The problem: Which lines below contain the word "context" with the same capitalization? Copy each of them in full.

Records provided:
+===+

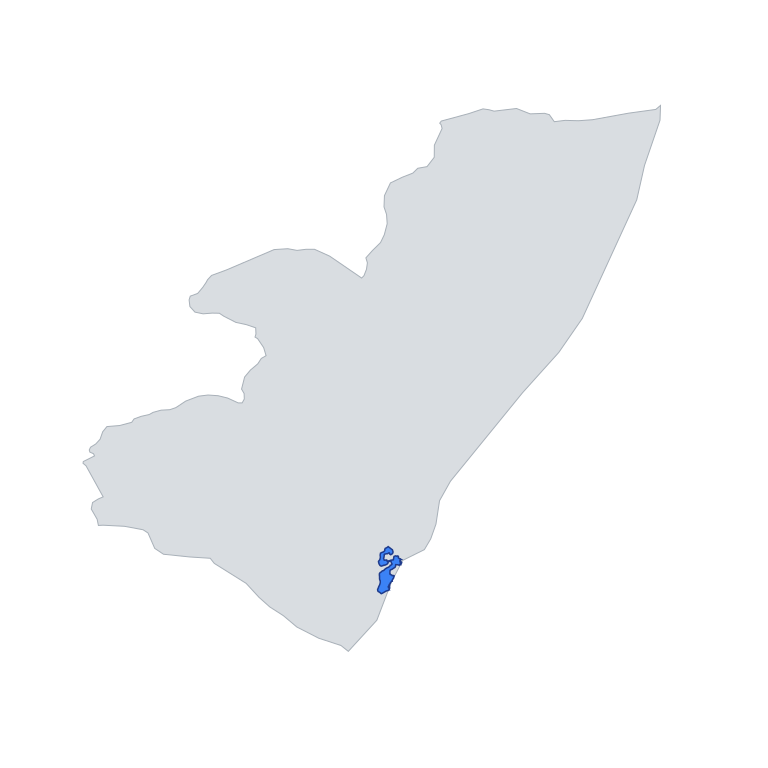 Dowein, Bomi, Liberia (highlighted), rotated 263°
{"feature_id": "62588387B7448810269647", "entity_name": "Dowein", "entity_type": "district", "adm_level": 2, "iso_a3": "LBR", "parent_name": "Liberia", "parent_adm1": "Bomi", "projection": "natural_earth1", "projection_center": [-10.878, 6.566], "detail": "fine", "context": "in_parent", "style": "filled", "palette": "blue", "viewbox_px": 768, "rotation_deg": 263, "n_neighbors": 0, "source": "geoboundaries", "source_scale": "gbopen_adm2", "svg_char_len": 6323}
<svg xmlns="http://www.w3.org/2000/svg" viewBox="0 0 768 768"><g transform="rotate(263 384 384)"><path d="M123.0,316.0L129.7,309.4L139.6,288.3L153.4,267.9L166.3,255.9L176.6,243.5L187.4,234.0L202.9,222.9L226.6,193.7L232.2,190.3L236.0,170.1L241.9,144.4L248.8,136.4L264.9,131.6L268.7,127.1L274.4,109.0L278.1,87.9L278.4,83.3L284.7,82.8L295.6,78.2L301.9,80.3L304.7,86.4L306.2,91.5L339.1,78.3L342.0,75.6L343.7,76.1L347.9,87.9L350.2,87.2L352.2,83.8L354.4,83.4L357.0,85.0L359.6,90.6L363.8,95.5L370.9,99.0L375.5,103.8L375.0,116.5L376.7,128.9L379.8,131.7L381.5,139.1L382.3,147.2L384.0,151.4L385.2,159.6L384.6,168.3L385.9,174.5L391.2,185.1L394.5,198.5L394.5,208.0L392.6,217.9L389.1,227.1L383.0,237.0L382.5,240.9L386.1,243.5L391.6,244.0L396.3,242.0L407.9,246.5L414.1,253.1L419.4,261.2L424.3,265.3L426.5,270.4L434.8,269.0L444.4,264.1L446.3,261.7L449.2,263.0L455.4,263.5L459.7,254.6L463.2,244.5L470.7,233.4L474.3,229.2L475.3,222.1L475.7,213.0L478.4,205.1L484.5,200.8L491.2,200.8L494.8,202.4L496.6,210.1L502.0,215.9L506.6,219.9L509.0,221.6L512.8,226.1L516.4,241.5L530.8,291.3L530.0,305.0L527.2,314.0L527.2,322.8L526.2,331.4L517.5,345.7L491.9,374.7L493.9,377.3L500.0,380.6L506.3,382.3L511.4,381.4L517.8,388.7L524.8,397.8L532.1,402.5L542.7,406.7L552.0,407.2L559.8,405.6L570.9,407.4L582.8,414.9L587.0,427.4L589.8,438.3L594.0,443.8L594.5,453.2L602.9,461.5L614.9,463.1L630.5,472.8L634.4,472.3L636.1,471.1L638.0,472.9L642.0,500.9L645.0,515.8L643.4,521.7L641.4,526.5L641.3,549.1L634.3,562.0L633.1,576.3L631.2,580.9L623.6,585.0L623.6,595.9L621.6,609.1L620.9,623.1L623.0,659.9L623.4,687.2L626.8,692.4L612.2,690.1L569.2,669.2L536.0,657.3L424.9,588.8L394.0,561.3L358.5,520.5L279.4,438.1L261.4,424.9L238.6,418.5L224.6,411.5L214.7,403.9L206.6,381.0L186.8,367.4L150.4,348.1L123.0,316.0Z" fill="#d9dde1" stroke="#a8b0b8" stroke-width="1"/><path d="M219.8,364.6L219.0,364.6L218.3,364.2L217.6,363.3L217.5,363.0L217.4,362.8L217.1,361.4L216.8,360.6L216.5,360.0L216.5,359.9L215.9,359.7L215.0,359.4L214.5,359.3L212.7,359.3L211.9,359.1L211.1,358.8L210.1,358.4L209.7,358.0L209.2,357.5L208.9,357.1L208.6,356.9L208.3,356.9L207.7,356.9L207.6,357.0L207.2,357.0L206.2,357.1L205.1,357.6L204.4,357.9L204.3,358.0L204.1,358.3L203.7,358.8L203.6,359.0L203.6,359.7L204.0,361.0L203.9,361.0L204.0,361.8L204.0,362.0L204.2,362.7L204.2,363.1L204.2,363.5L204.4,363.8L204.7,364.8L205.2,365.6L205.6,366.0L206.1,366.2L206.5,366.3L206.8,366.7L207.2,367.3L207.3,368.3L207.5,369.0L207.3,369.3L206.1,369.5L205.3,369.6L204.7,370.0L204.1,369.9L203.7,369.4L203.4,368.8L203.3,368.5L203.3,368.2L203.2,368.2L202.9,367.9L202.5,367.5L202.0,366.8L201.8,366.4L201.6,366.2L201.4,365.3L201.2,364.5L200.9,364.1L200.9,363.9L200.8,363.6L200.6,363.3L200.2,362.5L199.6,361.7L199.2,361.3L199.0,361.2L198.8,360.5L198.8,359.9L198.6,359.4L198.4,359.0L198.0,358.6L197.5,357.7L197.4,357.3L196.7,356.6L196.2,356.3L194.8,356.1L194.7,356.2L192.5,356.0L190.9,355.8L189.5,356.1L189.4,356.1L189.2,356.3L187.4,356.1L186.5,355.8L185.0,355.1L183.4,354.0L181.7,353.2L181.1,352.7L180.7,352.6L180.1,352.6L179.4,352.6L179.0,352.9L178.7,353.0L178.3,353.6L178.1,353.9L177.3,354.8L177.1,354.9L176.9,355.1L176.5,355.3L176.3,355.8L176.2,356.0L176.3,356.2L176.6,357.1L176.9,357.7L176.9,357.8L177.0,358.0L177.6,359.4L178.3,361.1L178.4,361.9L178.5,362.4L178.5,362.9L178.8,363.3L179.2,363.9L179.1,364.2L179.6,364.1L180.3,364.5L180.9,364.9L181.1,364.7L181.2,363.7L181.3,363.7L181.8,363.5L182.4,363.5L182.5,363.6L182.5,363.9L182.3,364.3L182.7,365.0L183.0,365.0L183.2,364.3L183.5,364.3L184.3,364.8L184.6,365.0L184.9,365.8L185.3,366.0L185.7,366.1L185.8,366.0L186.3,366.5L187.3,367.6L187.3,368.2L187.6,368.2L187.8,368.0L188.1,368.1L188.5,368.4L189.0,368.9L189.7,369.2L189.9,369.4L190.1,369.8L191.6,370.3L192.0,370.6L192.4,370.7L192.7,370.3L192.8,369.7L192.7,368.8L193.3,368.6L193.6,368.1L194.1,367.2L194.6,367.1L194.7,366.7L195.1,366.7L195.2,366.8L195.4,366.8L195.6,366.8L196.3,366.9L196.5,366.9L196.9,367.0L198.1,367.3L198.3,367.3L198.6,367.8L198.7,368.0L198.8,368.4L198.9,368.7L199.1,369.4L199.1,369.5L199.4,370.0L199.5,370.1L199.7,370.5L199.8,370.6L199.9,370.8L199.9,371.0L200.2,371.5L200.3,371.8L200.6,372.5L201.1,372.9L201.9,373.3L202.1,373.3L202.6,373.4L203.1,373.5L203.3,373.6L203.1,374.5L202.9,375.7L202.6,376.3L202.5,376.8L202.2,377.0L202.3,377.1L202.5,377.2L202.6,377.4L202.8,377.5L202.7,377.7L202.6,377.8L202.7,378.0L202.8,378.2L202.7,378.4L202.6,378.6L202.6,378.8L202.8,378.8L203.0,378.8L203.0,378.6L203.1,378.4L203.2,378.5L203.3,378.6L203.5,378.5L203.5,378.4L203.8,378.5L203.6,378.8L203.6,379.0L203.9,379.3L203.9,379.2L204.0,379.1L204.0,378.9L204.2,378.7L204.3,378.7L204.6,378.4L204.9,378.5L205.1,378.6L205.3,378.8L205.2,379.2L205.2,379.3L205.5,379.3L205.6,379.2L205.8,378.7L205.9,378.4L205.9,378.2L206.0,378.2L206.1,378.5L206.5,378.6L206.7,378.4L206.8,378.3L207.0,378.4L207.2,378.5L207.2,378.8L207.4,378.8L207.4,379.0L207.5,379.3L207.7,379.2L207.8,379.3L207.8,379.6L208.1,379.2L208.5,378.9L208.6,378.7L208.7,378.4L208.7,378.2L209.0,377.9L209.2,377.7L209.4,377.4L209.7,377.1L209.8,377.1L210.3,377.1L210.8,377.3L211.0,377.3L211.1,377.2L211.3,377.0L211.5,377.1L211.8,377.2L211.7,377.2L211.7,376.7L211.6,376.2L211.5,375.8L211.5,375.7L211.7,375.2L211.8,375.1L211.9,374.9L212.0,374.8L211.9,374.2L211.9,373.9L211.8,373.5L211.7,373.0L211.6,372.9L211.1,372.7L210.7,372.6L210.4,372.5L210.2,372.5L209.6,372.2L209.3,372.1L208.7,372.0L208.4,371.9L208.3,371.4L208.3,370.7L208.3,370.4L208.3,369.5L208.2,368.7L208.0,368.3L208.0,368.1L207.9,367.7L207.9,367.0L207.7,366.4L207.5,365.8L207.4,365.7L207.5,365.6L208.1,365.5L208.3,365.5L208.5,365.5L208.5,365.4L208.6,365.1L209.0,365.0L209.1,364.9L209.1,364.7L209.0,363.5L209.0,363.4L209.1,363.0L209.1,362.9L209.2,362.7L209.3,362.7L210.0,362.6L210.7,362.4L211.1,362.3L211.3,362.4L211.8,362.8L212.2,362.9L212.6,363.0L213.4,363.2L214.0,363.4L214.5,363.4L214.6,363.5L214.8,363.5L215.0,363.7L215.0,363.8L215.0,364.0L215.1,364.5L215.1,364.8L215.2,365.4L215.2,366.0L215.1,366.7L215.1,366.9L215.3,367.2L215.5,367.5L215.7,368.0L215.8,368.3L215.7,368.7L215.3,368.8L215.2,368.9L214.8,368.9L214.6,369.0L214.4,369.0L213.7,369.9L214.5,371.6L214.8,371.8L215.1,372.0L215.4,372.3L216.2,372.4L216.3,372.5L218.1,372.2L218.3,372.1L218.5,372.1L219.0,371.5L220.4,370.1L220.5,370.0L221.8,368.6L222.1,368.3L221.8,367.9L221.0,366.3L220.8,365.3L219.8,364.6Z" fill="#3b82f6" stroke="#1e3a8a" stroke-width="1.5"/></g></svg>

+===+

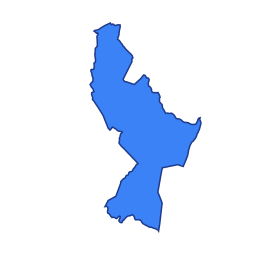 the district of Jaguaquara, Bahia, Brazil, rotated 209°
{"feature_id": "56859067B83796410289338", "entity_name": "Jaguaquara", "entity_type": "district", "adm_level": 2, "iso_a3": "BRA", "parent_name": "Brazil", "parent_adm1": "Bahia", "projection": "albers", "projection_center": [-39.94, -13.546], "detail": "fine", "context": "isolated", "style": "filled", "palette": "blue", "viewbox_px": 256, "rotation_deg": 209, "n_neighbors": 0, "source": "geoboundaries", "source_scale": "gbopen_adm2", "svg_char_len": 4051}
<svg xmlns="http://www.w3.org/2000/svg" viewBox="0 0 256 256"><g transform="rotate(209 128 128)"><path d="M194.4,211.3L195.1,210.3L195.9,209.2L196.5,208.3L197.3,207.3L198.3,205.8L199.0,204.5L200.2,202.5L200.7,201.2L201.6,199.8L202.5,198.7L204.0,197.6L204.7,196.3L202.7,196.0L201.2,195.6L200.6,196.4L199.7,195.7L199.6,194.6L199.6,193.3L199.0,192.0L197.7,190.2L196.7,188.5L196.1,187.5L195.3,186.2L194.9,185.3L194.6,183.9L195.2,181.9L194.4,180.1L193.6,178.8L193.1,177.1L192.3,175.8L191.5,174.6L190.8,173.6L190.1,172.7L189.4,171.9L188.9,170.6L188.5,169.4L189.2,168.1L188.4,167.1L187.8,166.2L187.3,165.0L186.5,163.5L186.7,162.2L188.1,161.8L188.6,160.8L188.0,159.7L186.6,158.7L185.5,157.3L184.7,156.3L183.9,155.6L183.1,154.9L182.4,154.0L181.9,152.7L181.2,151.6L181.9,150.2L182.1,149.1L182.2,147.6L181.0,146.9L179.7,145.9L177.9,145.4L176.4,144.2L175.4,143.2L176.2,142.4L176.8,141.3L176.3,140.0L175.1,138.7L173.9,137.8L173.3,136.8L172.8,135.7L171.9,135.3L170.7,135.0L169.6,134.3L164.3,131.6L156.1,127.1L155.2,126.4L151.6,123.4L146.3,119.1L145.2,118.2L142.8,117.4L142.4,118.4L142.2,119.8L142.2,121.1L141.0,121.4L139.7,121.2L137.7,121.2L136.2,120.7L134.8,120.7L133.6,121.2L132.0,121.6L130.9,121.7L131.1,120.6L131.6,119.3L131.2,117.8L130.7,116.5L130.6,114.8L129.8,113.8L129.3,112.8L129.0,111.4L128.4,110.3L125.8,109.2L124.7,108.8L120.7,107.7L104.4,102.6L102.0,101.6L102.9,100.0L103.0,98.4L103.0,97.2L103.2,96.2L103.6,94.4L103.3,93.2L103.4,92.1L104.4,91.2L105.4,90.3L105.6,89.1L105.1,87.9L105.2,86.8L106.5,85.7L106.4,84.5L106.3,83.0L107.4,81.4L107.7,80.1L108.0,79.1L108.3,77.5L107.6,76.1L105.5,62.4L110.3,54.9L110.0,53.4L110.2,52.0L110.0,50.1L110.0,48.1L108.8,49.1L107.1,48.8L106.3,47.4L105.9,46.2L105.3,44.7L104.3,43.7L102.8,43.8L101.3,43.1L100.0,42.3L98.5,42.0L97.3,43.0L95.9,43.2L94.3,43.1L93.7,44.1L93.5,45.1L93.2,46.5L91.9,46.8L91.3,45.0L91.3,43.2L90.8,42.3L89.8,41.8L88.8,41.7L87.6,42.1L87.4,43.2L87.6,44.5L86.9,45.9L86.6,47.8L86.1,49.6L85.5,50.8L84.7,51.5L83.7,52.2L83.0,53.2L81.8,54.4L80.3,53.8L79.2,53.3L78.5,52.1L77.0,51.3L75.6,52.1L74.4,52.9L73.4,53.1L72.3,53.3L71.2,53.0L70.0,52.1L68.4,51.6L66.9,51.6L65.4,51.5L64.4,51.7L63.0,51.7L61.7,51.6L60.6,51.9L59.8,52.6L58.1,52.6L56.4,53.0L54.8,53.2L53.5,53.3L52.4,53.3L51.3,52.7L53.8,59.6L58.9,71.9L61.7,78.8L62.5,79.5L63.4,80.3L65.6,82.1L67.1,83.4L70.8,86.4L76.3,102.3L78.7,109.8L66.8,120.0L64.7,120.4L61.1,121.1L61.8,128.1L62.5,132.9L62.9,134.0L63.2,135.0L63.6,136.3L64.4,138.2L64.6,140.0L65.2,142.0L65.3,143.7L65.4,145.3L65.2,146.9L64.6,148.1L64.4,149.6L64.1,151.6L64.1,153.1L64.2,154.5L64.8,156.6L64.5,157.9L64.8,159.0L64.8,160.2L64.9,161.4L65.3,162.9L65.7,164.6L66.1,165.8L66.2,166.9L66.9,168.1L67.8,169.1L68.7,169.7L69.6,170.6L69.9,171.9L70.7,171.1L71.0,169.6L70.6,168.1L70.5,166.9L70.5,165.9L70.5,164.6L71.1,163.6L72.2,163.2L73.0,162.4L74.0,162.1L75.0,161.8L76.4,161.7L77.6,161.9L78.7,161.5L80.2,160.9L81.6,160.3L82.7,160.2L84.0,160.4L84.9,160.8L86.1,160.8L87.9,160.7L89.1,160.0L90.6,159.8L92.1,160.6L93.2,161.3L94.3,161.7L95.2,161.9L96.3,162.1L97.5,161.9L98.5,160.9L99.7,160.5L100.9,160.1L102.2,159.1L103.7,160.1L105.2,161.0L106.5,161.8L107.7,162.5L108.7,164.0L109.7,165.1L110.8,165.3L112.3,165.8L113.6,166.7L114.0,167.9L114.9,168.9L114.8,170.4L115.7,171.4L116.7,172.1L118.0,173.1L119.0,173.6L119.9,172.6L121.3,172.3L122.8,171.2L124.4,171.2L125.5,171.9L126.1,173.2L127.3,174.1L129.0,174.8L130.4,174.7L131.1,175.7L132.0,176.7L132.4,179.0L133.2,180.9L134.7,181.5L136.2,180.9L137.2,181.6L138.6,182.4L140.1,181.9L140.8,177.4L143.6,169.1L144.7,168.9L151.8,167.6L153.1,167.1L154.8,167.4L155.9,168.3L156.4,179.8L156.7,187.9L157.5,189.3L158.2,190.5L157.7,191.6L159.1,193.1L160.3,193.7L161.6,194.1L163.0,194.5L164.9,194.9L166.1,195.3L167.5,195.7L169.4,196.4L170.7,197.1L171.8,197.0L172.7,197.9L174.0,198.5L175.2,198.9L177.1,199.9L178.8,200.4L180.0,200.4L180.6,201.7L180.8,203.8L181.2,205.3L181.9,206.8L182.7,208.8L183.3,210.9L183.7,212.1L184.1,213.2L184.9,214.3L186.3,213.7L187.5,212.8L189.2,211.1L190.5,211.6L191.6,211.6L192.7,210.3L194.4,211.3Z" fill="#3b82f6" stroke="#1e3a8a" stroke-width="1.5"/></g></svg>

+===+

Solution below:
{"feature_id": "62588387B7448810269647", "entity_name": "Dowein", "entity_type": "district", "adm_level": 2, "iso_a3": "LBR", "parent_name": "Liberia", "parent_adm1": "Bomi", "projection": "natural_earth1", "projection_center": [-10.878, 6.566], "detail": "fine", "context": "in_parent", "style": "filled", "palette": "blue", "viewbox_px": 768, "rotation_deg": 263, "n_neighbors": 0, "source": "geoboundaries", "source_scale": "gbopen_adm2", "svg_char_len": 6323}
{"feature_id": "56859067B83796410289338", "entity_name": "Jaguaquara", "entity_type": "district", "adm_level": 2, "iso_a3": "BRA", "parent_name": "Brazil", "parent_adm1": "Bahia", "projection": "albers", "projection_center": [-39.94, -13.546], "detail": "fine", "context": "isolated", "style": "filled", "palette": "blue", "viewbox_px": 256, "rotation_deg": 209, "n_neighbors": 0, "source": "geoboundaries", "source_scale": "gbopen_adm2", "svg_char_len": 4051}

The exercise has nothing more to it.